--- Begin EXCERPTED DATA ---

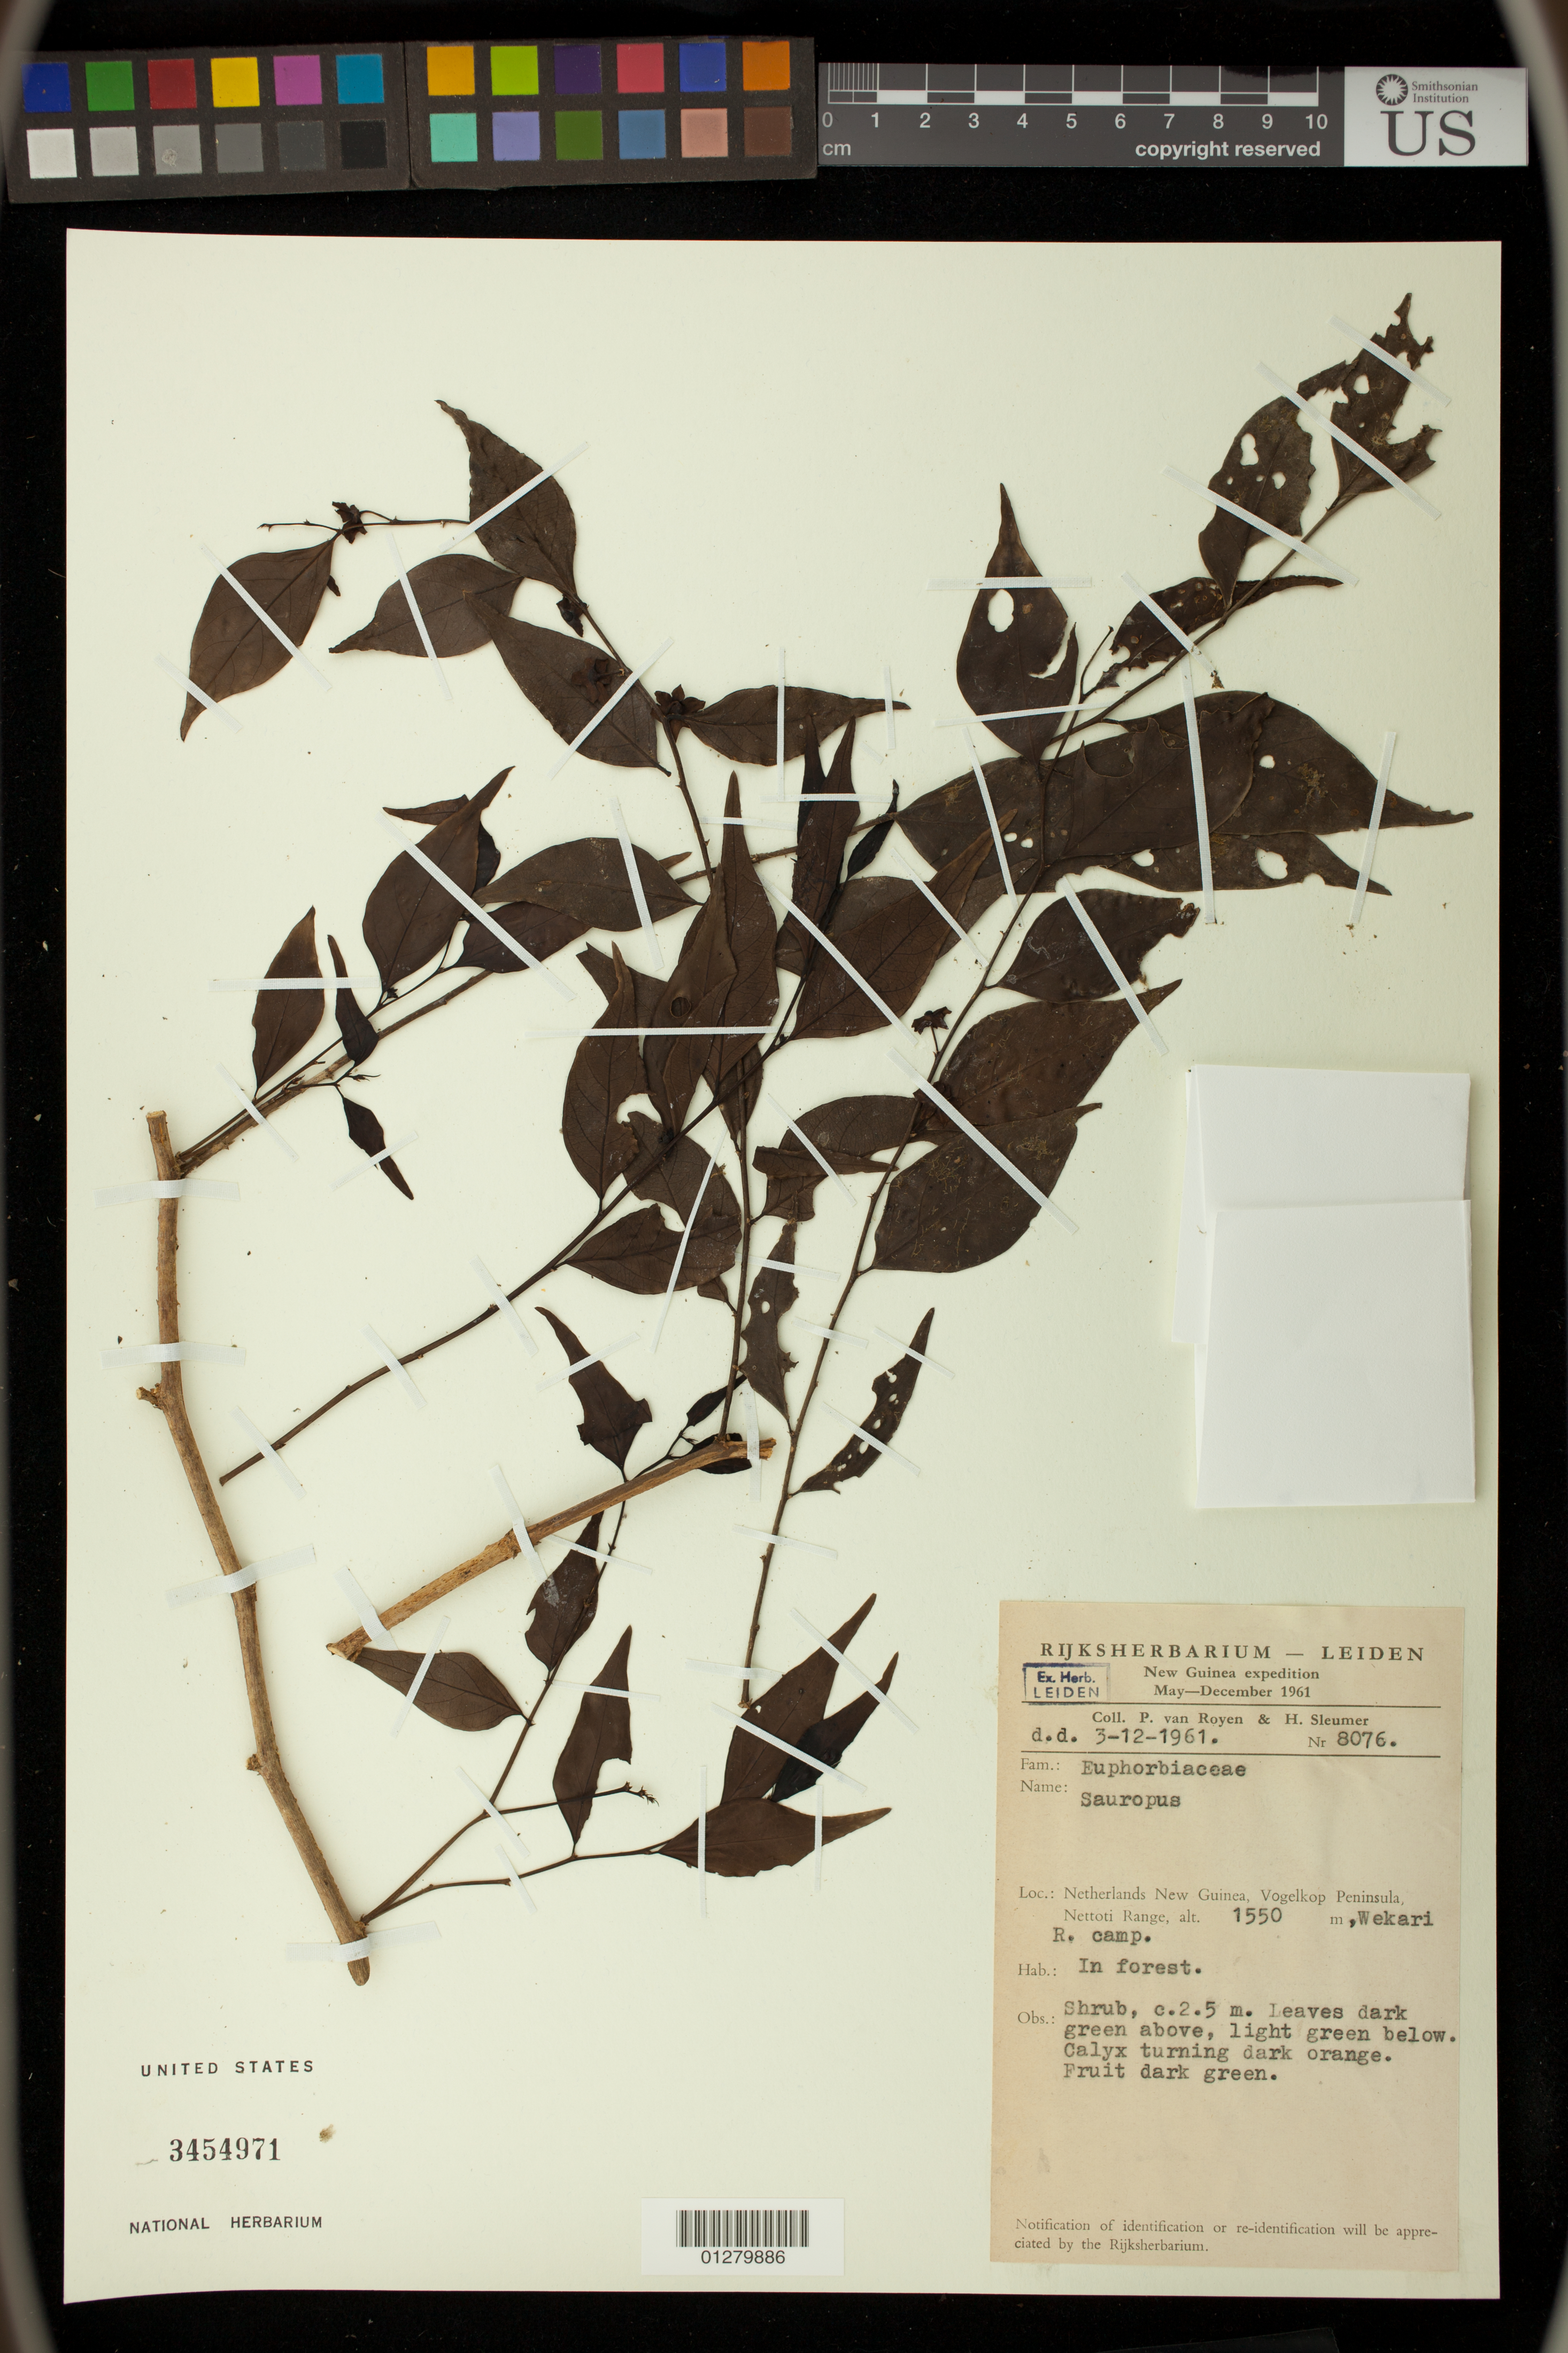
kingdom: Plantae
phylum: Tracheophyta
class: Magnoliopsida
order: Malpighiales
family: Phyllanthaceae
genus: Phyllanthus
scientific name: Phyllanthus sp.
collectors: P. van Royen & H. O. Sleumer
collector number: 8076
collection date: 1961-03-12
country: Indonesia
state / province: Papua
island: New Guinea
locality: Netherlands New Guinea, Vogelkop Peninsula, Nettoti Range, Wekari R. camp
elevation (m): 1550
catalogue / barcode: US 3454971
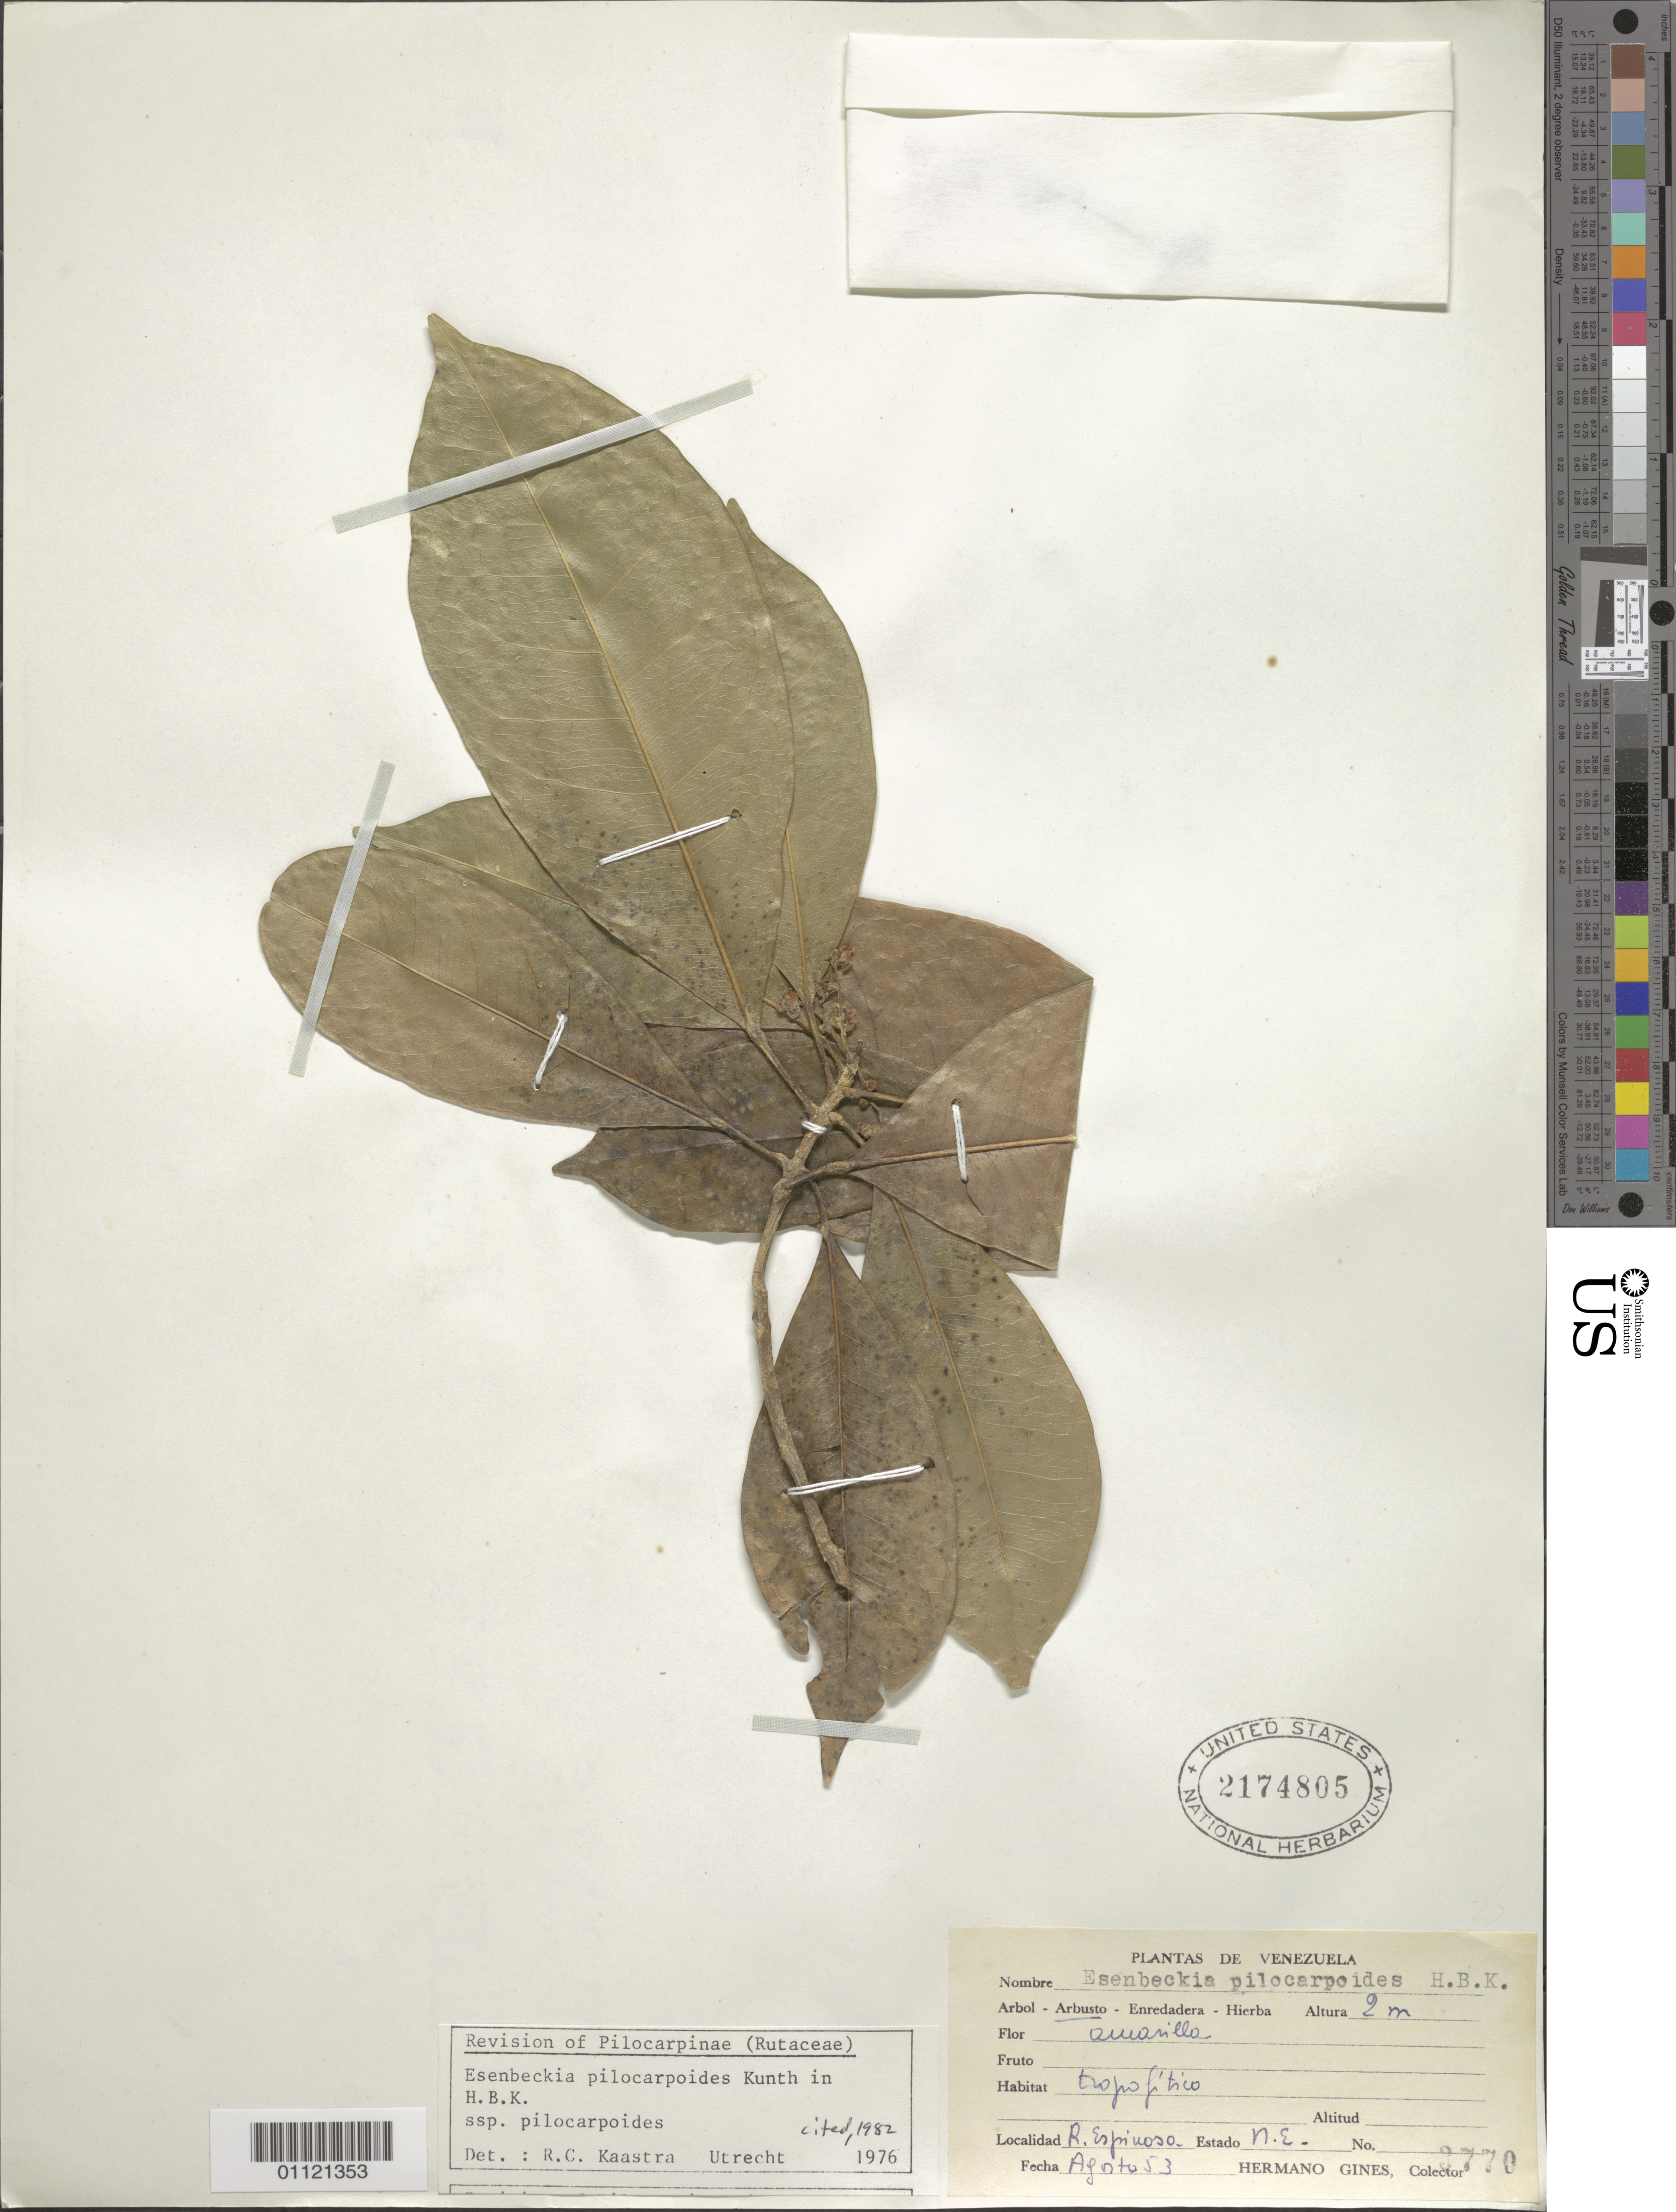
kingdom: Plantae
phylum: Tracheophyta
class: Magnoliopsida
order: Sapindales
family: Rutaceae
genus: Esenbeckia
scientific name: Esenbeckia pilocarpoides subsp. pilocarpoides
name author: Kunth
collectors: Bro. Gines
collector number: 3770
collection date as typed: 01 Aug 1953 to 31 Aug 1953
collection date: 1953-08-01/1953-08-31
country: Venezuela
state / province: Nueva Esparta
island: Margarita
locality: R. Espinosa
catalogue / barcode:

--- End EXCERPTED DATA ---

● **PROBLEM TO SOLVE**
Can you recast every line of the material above as a JSON list of strings, one string per line, skipping blank lines and leaving out the pictures?

● **SOLUTION FOR THIS TASK**
[
  "kingdom: Plantae",
  "phylum: Tracheophyta",
  "class: Magnoliopsida",
  "order: Malpighiales",
  "family: Phyllanthaceae",
  "genus: Phyllanthus",
  "scientific name: Phyllanthus sp.",
  "collectors: P. van Royen & H. O. Sleumer",
  "collector number: 8076",
  "collection date: 1961-03-12",
  "country: Indonesia",
  "state / province: Papua",
  "island: New Guinea",
  "locality: Netherlands New Guinea, Vogelkop Peninsula, Nettoti Range, Wekari R. camp",
  "elevation (m): 1550",
  "catalogue / barcode: US 3454971",
  "kingdom: Plantae",
  "phylum: Tracheophyta",
  "class: Magnoliopsida",
  "order: Sapindales",
  "family: Rutaceae",
  "genus: Esenbeckia",
  "scientific name: Esenbeckia pilocarpoides subsp. pilocarpoides",
  "name author: Kunth",
  "collectors: Bro. Gines",
  "collector number: 3770",
  "collection date as typed: 01 Aug 1953 to 31 Aug 1953",
  "collection date: 1953-08-01/1953-08-31",
  "country: Venezuela",
  "state / province: Nueva Esparta",
  "island: Margarita",
  "locality: R. Espinosa",
  "catalogue / barcode:"
]